Por sexto día consecutivo, las fuerzas armadas de Estados Unidos (EE.UU.) han lanzado una nueva ola de ataques aéreos contra objetivos en territorio iraní.
Bajo órdenes directas del presidente Donald Trump, el Comando Central de EE.UU. (CENTCOM) ejecutó bombardeos estratégicos con el objetivo declarado de degradar las capacidades militares de la República Islámica y asegurar el tránsito marítimo internacional.
La ofensiva se dirigió a centros de mando, sistemas de defensa aérea, emplazamientos de misiles, plataformas de drones e instalaciones de vigilancia costera. De forma simultánea, Washington reimpuso un cerco naval sobre los puertos y buques iraníes en el Estrecho de Ormuz.
Esta vía es crítica para la economía global; antes del conflicto, por ella transitaba la quinta parte del crudo mundial. Actualmente, el tráfico comercial convencional se ha desplomado, pasando de 9.4 a 5.5 millones de barriles diarios en una semana.

Represalias y advertencias de Teherán
Las autoridades de Irán denunciaron impactos en el aeropuerto de la provincia de Semnan y en las inmediaciones de un hospital oncológico infantil en Ahvaz. Calificaron este último acto como un “crimen de guerra”.
En el sur, específicamente en Bandar Abbas, se reportó al menos un fallecido y ocho heridos en ataques recientes. Según fuentes del Ministerio de Sanidad iraní, la cifra de muertos por la ofensiva estadounidense en julio asciende ya a 35 personas.
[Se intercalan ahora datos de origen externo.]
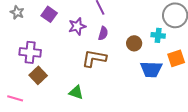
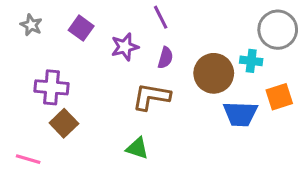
brown circle: (134, 43) -> (214, 73), size x1.6
green triangle: (76, 92) -> (137, 148), moved

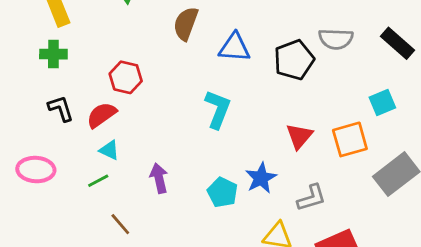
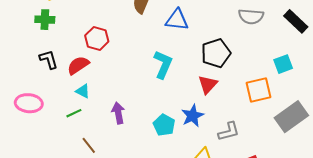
black pentagon: (294, 60) -> (216, 53), moved
red triangle: (299, 136) -> (208, 84), moved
Como respuesta, la Guardia Revolucionaria de Irán lanzó ataques contra objetivos vinculados a Estados Unidos en Baréin, Jordania y Kuwait.
Irán advirtió que, si la campaña estadounidense escala hacia infraestructuras críticas como plantas eléctricas o puentes, la respuesta será “más severa, amplia y destructiva que nunca”, amenazando con destruir toda la infraestructura de la región.